In an age of beer when the biggest craft brewers are getting acquired by huge beverage companies, like Ballast Point selling for a $1 billion to a wine and liquor conglomerate, and Lagunitas went for an undisclosed but likely similar amount to Heineken, how does the second largest craft operation buying the 13th largest compare? Or more most importantly, what the hell does it mean for the beer?

"The shortest answer is nothing," says Sam Calagione (pictured left). "But our beers will be easier to find, so drink the shit out of Slightly Mighty IPA even if we're at 88-percent capacity on our canning line."

Sam, always a straight shooter, is likely right nothing will change for the consumer. And that's largely because of the merger. That canning line capacity problem he mentions is very real.

Earlier this spring, Dogfish launched a 95-calorie IPA named Slightly Mighty (). Their initial plan was to brew 5,000 barrels (10,000 kegs or 69,000 cases), but a flood of orders now puts their projections for the beer closer to 40,000 barrels. Continued growth, says Sam, would force the brewery to install additional canning lines at a cost of at least $20 million.

Now with access to brewing capacity at Boston Beer's facilities, our stream of low-cal IPA (as well as cans of 90 Minute IPA, also growing) will remain uninterrupted.

But there are better reasons to merge than avoiding a new canning line. Both companies may seem strong, they're everywhere after all. But Boston Beer and Dogfish are getting pinched in the middle of the beer market. Below are thousands of smaller taproom-based brewers (rightfully) gobbling up local dollars with their fresh-as-fresh-can-be beers.
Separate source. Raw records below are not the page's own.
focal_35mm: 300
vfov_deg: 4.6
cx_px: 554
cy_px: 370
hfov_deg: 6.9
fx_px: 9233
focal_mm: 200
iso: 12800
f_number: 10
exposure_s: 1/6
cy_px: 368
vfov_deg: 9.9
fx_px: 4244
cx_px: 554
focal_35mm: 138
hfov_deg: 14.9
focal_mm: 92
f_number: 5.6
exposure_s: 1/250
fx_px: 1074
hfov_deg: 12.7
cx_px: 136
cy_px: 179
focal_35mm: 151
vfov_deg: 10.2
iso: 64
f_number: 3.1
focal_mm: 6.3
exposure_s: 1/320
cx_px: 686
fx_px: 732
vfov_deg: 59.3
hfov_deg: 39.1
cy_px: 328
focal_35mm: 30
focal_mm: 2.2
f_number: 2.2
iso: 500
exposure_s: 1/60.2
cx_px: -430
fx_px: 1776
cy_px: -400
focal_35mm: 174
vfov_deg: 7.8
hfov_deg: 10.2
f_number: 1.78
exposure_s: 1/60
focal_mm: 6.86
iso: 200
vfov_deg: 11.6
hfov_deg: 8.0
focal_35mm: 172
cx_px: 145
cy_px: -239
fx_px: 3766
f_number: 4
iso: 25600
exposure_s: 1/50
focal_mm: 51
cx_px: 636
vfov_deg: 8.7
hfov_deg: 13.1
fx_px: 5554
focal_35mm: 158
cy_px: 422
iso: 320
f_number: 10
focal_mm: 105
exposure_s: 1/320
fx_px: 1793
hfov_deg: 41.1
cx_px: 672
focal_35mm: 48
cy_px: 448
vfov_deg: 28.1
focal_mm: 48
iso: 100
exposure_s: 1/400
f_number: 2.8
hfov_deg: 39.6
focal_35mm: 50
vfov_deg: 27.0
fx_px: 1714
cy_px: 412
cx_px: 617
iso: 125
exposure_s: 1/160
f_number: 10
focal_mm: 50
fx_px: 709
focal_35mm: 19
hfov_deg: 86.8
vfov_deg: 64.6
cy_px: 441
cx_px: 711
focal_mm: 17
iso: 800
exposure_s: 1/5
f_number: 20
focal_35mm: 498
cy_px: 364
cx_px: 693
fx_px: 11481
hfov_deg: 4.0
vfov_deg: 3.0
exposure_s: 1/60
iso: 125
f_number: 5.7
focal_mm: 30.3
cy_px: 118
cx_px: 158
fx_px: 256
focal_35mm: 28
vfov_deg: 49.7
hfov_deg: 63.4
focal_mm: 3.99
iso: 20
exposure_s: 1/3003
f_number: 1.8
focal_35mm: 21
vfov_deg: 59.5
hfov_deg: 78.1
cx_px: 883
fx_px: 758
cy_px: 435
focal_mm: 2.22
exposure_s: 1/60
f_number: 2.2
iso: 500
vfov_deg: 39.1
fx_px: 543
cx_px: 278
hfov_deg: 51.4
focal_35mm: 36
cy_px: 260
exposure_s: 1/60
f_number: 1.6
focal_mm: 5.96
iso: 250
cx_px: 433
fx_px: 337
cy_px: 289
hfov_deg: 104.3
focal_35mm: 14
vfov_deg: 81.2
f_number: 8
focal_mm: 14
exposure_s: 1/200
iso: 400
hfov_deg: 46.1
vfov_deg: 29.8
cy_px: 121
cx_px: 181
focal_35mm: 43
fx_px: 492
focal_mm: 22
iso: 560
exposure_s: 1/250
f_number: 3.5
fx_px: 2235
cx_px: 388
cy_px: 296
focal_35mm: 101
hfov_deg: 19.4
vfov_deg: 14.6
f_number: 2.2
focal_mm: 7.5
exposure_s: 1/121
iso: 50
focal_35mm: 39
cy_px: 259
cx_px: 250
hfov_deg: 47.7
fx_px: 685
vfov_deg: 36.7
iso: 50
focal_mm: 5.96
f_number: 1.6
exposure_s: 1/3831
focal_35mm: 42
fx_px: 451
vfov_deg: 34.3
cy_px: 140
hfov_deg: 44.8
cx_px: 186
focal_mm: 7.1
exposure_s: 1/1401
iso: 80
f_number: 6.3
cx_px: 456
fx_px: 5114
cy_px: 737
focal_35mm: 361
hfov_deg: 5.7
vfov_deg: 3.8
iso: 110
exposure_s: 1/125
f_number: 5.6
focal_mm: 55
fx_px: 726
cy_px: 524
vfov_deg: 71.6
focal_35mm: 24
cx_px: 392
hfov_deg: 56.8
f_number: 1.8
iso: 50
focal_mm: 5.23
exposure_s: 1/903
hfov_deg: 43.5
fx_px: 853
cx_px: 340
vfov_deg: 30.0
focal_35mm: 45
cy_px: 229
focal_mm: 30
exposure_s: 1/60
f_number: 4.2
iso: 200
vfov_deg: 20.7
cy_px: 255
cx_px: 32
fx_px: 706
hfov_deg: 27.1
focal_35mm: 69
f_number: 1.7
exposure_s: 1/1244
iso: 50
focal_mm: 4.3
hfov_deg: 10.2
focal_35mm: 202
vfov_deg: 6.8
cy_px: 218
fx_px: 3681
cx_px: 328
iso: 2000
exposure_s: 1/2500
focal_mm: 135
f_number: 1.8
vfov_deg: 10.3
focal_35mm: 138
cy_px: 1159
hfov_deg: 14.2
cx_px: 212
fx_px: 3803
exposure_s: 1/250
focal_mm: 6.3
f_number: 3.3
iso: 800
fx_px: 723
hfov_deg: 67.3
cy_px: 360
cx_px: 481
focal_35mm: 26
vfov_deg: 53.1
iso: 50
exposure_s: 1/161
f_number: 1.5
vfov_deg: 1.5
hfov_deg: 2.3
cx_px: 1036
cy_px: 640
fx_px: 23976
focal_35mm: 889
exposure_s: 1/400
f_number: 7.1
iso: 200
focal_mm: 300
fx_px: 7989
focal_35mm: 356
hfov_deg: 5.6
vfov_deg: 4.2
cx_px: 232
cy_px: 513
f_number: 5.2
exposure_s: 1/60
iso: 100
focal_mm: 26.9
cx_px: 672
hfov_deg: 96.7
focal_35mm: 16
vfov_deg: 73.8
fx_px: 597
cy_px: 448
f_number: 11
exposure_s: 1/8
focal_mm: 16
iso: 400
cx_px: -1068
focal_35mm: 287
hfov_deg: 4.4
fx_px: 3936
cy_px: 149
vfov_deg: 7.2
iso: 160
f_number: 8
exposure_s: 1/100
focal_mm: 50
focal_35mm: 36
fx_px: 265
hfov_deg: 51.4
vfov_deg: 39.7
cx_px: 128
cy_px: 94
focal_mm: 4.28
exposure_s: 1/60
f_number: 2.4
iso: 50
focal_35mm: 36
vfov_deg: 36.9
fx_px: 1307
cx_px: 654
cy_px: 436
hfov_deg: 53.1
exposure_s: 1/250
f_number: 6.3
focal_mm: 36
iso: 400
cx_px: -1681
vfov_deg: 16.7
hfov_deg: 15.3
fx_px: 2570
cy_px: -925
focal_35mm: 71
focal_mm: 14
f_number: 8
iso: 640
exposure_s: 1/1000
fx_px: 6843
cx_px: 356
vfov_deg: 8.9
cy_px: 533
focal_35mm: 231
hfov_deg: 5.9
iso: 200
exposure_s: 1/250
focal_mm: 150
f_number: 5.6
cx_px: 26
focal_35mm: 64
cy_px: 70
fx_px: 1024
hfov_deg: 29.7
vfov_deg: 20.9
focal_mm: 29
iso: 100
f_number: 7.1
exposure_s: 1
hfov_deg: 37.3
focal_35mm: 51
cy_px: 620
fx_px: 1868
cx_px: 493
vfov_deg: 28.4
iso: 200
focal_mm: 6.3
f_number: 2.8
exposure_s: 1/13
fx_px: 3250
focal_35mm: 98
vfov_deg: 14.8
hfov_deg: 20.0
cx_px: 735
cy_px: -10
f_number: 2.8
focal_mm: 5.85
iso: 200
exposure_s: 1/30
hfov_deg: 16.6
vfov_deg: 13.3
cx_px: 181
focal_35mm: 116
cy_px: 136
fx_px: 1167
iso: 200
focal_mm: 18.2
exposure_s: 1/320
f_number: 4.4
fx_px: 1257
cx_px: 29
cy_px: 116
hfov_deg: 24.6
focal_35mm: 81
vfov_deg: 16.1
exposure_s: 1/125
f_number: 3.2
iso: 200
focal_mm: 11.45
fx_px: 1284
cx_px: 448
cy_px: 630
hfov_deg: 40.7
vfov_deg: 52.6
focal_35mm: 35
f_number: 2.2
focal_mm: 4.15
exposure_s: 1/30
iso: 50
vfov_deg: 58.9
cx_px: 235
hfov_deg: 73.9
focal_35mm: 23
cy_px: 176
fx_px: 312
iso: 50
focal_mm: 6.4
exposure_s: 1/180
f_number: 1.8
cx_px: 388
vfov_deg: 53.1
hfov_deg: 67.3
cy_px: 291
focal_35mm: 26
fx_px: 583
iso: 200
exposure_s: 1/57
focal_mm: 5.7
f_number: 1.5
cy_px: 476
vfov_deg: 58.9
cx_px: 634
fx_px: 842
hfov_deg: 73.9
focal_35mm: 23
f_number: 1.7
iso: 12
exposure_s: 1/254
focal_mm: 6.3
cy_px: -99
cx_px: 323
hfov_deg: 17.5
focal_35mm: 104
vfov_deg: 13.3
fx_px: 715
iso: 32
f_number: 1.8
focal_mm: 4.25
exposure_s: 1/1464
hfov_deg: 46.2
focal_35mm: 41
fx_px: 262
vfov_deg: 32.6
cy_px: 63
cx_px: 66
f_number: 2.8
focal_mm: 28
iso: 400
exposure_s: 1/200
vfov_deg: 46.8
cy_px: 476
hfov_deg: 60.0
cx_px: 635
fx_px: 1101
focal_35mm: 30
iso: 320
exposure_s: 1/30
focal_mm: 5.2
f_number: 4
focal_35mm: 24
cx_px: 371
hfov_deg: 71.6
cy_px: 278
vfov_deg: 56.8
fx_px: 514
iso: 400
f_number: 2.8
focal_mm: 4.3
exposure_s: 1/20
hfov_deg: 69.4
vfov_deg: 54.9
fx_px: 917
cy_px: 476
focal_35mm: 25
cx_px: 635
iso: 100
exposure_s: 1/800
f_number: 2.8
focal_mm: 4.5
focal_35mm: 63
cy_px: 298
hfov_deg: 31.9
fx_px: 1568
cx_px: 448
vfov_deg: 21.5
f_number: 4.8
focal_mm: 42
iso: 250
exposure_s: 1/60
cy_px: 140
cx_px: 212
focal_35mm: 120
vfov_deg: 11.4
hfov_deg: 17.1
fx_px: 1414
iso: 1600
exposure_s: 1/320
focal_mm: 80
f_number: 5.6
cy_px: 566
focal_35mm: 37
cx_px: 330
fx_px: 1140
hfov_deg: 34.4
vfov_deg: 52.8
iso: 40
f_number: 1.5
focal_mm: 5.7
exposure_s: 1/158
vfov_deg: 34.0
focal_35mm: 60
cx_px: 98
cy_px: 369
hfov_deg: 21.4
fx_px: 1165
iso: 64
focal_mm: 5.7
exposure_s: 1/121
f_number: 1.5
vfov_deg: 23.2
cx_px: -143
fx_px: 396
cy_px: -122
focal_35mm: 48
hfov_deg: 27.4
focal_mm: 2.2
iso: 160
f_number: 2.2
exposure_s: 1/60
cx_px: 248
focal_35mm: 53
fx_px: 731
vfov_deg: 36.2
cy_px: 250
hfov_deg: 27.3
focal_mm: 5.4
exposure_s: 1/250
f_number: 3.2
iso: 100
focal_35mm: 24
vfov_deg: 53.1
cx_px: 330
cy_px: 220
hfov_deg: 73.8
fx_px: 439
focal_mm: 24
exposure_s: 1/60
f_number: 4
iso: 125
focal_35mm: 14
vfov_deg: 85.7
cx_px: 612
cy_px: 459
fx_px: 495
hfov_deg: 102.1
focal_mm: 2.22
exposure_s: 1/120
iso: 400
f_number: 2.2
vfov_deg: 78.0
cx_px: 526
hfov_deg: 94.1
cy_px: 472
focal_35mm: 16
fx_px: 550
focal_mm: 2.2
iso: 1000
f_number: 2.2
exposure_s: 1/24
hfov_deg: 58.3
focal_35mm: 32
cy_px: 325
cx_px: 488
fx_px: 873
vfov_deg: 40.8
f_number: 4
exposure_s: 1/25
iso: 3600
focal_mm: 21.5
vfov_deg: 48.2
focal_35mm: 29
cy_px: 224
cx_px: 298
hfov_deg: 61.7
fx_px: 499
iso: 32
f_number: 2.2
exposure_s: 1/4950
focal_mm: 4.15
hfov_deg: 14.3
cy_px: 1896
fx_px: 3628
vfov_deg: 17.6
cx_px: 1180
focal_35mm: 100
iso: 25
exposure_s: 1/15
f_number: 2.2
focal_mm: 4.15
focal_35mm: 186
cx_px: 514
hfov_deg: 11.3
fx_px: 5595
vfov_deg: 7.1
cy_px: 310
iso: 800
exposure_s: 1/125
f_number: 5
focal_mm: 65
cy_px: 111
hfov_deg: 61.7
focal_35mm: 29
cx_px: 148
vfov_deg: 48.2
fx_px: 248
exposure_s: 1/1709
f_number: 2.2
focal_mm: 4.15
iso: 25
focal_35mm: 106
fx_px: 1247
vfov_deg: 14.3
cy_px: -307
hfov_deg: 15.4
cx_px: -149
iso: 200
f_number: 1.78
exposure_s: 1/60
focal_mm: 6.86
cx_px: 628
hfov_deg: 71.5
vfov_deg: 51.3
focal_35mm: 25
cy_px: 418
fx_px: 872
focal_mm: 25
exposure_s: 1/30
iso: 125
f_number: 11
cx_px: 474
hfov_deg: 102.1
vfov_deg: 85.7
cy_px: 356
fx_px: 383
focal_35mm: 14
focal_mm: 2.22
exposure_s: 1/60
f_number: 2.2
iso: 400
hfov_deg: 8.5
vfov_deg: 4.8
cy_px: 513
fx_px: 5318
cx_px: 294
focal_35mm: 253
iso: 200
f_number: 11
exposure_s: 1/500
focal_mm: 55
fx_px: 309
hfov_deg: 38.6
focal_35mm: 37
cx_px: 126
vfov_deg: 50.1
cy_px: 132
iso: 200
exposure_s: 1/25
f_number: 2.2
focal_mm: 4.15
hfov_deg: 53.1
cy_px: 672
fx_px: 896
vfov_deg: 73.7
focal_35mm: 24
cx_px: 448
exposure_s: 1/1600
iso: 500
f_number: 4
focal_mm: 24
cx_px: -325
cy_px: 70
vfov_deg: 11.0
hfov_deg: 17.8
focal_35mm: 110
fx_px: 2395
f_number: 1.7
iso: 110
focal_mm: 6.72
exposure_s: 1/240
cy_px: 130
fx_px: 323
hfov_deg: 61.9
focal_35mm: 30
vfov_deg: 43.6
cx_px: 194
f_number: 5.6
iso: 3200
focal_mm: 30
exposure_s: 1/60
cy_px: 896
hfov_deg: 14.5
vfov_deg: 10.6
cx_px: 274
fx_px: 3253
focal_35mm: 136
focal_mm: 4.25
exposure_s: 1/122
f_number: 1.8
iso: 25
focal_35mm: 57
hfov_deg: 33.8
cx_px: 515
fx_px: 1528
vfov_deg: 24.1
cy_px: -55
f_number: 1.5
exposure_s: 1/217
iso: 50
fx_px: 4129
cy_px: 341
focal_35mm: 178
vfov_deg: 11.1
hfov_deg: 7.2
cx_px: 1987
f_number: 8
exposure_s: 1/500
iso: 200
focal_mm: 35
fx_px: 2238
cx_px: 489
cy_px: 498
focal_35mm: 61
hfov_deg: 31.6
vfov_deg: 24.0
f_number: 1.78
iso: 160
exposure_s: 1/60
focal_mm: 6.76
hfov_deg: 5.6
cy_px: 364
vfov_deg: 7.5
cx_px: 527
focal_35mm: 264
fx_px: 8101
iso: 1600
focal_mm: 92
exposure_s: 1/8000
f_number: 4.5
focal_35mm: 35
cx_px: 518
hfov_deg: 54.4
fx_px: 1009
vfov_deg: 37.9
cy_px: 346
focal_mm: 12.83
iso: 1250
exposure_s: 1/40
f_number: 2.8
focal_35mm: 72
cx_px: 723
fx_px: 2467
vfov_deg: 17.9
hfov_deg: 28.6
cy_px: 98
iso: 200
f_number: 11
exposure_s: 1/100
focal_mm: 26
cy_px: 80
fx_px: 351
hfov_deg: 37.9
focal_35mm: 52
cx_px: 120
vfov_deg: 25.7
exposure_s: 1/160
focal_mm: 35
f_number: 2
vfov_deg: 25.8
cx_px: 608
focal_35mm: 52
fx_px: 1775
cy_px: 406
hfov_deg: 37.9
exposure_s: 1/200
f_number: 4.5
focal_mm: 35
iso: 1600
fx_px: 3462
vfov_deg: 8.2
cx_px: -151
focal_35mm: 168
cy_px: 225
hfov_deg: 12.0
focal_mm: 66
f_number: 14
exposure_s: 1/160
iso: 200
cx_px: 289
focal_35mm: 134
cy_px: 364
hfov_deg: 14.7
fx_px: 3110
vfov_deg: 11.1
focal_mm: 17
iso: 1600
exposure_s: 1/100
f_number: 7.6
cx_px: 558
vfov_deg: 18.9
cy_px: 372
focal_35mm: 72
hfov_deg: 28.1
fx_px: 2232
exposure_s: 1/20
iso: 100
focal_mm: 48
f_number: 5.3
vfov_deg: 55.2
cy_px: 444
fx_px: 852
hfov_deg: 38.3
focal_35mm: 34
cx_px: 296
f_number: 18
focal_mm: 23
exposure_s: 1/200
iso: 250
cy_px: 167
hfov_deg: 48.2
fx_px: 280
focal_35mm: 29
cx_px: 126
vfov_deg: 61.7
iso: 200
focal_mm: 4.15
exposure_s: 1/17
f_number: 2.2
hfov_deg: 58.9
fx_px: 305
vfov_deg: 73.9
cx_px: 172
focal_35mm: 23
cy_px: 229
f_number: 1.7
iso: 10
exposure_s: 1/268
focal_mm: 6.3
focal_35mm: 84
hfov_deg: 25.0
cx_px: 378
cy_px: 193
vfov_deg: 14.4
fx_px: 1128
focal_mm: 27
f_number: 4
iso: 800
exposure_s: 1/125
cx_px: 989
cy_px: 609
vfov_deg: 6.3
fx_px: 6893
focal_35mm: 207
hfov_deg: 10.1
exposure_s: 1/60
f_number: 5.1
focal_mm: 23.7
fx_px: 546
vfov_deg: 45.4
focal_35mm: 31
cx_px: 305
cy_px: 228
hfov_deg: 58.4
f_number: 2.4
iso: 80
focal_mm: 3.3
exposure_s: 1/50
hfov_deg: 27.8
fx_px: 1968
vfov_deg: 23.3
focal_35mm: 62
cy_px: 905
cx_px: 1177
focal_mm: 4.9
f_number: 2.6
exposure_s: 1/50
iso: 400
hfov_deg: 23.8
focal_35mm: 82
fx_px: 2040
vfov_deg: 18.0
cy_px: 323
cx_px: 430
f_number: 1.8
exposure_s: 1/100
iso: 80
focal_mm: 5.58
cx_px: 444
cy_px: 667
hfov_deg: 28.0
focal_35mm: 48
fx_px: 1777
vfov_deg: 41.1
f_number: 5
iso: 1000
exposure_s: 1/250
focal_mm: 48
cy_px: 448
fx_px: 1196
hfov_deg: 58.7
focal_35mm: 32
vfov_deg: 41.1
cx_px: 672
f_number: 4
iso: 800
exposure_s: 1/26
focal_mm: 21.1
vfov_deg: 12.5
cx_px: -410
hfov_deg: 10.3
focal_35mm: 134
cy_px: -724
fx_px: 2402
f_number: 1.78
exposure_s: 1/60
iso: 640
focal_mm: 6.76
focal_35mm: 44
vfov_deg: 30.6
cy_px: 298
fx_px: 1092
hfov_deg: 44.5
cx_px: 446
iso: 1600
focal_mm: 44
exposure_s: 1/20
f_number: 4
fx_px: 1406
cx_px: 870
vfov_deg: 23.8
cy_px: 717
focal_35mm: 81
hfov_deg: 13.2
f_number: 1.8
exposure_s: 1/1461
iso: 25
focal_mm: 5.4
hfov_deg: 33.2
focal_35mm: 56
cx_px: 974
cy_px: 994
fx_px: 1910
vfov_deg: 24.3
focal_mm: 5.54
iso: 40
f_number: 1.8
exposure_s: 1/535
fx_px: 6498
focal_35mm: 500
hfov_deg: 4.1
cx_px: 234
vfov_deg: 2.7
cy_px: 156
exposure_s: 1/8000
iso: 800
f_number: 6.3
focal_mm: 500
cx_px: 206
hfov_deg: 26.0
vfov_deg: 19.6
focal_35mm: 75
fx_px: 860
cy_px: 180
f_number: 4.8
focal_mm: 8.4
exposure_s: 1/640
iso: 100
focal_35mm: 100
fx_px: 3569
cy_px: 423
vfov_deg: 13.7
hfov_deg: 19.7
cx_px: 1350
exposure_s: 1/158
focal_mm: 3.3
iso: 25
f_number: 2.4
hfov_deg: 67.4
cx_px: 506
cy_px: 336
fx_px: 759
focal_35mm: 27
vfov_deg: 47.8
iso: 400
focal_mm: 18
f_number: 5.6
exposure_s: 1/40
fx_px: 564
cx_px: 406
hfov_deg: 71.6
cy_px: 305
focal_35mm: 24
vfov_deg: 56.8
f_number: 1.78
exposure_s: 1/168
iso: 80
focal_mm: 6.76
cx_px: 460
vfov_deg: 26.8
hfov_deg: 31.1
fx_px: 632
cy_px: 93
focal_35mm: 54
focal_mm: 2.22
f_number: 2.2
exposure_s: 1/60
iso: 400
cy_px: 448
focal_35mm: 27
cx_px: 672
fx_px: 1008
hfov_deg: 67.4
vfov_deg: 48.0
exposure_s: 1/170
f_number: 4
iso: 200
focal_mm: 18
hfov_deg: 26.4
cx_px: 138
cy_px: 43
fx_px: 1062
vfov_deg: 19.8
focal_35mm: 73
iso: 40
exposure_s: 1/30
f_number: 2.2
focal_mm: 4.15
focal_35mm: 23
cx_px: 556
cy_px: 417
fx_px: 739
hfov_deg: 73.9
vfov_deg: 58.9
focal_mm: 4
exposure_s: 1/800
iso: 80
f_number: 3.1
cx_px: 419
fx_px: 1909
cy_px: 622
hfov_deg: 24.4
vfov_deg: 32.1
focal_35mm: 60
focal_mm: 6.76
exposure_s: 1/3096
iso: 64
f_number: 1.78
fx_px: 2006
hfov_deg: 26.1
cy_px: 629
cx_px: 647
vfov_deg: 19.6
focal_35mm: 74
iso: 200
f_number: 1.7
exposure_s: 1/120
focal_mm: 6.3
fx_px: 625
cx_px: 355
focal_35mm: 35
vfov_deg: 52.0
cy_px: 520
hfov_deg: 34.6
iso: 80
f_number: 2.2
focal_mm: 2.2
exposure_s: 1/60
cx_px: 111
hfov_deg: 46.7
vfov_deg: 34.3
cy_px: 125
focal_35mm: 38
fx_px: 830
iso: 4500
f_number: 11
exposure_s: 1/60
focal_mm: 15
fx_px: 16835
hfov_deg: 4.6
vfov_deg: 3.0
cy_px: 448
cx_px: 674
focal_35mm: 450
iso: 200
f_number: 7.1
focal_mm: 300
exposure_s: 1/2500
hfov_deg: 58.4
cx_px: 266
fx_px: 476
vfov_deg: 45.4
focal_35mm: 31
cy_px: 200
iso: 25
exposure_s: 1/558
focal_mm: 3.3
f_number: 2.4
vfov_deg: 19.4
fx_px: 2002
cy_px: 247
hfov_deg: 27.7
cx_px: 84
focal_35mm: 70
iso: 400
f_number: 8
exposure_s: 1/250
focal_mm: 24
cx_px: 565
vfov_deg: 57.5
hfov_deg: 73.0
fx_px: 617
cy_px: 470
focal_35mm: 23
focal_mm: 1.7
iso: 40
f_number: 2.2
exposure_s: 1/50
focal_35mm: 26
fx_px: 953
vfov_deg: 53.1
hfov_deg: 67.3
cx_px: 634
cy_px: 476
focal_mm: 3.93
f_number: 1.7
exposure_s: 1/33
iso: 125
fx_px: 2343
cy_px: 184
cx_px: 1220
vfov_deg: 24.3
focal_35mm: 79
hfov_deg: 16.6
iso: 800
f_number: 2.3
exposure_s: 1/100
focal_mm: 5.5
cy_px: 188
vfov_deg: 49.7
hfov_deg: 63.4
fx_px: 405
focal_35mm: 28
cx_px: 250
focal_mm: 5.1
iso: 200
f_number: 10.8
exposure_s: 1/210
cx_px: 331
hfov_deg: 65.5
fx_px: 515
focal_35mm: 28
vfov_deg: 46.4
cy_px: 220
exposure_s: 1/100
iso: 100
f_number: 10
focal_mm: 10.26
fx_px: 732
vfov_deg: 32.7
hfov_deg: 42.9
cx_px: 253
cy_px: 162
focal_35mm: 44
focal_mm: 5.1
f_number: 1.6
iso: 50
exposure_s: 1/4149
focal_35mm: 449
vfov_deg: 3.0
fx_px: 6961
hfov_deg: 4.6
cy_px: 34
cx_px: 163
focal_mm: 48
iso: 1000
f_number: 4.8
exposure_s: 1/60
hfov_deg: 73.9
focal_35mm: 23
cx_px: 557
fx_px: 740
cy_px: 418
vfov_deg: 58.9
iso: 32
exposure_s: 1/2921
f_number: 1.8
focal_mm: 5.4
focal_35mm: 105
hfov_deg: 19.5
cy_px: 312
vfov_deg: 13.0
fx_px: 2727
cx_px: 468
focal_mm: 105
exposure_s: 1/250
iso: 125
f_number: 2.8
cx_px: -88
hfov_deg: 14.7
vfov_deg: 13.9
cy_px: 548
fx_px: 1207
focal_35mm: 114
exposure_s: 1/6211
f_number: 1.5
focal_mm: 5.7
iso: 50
And above are the international giants of Anheuser-Busch InBev, MillerCoors, and Heineken that have the market share and money to sway the market regardless of taste. Combined, Boston and Dogfish will still comprise less than 2 percent of the U.S. beer market.

Even if Boston is holding steady and Dogfish continues to grow, Koch and Calagione know the beer market is as competitive as it's ever been. And the longtime allies saw an opportunity to strengthen both brands with complementary strengths. In short, Dogfish is a leader in being a loud and proud brand capable of creating the most dedicated followers. And Boston Beer offers the marketing, business, and operational acumen to run a true coast-to-coast brand (Dogfish is currently in 44 states).

Both have expanded beyond just beer to what they describe as, other beverages for beer drinkers. Boston Beer has Truly hard seltzer and Angry Orchard hard cider, and Dogfish has it spirits distillery. Calagione also points out, half joking, that he could help the Sam Adams team make a continuously-hopped (like their 60 Minute IPA) lager, should they feel the need.

Yes, the announcement was a surprise for the beer drinkers, the important news is that Dogfish Head's growth can continue uninterrupted as we hit summer beer-drinking season.